Start of THE DATA

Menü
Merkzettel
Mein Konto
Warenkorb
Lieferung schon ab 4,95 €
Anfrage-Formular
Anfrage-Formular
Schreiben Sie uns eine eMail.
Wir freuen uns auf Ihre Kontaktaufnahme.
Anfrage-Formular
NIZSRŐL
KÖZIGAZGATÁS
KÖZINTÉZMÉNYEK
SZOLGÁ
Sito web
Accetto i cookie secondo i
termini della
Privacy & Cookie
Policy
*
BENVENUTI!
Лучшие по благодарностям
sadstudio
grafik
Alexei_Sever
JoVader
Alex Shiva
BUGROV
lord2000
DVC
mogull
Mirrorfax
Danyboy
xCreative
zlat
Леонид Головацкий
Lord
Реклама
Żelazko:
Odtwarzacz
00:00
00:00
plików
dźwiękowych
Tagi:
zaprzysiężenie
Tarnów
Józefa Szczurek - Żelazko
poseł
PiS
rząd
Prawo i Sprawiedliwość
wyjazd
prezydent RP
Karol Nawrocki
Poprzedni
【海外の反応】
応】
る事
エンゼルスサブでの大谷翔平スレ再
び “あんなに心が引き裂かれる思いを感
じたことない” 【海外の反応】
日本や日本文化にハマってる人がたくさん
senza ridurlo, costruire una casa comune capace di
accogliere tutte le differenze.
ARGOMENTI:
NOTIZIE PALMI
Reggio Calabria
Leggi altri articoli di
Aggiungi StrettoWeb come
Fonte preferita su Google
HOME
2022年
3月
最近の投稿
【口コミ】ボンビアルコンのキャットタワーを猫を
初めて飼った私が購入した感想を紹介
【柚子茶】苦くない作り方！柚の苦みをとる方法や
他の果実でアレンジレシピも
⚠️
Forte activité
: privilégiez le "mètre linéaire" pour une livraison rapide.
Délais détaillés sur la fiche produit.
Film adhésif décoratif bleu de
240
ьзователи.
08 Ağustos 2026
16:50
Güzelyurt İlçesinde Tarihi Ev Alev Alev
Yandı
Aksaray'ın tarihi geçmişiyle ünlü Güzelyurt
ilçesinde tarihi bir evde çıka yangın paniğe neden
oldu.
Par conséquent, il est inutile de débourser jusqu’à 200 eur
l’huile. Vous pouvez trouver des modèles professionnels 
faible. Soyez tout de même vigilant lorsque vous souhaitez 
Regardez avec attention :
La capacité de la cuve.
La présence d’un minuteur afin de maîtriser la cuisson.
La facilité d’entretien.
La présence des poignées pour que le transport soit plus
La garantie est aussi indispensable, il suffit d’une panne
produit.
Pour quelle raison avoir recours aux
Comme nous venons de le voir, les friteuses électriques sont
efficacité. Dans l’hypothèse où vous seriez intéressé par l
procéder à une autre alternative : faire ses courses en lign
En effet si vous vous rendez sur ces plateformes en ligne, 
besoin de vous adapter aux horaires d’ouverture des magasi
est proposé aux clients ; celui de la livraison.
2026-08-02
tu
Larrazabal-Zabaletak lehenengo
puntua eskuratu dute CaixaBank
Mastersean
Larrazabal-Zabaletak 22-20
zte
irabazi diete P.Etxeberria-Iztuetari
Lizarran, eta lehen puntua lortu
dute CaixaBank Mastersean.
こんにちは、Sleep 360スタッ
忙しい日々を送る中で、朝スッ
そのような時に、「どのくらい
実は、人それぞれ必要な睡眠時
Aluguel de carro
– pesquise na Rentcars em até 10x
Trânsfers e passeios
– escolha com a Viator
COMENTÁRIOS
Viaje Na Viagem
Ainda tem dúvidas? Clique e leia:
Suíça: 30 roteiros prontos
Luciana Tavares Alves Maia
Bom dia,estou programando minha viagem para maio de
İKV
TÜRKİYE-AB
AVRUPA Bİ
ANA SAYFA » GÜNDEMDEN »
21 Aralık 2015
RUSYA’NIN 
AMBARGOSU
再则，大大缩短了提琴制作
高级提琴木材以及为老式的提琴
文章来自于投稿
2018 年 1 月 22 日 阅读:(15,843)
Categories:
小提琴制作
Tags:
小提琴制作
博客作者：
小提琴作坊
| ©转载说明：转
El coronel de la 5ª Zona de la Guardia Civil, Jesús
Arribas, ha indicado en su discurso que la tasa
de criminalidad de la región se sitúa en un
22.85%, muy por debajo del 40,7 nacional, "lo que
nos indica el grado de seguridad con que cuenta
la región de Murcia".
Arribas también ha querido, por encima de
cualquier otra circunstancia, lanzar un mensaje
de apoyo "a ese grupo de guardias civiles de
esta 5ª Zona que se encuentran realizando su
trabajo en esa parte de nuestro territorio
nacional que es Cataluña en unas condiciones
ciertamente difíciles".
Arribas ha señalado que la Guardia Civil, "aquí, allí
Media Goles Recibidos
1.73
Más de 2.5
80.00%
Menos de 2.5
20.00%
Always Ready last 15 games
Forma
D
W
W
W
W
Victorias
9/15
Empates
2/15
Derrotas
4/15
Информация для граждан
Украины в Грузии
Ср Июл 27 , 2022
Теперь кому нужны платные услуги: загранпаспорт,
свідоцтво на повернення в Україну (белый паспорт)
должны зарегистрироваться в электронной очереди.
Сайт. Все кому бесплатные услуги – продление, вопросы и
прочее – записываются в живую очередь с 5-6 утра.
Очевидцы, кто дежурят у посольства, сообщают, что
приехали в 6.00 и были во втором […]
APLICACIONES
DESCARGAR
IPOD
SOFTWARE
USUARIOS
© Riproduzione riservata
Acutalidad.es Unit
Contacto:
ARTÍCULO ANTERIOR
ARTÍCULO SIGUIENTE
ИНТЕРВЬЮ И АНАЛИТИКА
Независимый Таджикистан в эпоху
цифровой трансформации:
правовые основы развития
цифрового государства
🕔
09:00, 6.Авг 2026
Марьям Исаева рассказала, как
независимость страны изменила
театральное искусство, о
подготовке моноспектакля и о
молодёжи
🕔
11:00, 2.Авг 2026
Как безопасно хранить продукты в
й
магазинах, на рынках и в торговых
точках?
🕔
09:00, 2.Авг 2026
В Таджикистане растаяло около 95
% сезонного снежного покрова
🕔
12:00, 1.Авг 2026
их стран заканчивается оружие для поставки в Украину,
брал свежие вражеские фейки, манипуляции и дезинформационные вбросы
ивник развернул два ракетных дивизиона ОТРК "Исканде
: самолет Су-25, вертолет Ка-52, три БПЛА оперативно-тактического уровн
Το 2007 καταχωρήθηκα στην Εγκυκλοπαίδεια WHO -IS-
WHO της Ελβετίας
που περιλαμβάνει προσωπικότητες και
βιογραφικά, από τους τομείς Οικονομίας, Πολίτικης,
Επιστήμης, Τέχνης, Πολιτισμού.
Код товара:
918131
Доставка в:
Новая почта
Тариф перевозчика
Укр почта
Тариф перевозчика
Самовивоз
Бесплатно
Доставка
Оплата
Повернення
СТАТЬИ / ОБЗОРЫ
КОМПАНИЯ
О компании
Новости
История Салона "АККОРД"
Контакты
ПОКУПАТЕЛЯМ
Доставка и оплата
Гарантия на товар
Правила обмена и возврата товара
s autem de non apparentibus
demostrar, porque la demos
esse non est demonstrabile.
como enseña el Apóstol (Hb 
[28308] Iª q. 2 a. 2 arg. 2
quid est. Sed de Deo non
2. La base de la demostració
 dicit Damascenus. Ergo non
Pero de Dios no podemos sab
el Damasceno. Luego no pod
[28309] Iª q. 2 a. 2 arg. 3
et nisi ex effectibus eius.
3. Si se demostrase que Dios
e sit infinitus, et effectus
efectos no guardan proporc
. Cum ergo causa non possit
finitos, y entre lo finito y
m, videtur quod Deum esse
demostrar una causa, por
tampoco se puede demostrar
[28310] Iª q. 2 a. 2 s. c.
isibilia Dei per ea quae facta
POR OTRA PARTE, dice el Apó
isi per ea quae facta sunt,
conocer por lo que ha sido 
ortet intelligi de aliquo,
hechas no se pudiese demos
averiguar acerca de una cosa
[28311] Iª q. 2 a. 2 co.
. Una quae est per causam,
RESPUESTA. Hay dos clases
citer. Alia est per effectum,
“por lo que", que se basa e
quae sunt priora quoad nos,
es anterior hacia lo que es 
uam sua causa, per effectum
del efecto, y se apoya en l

End of THE DATA

- _TASK ITEM_: Count how many lines of the records contain the word "produit", and reply with only that number.

- _REPLY_: 2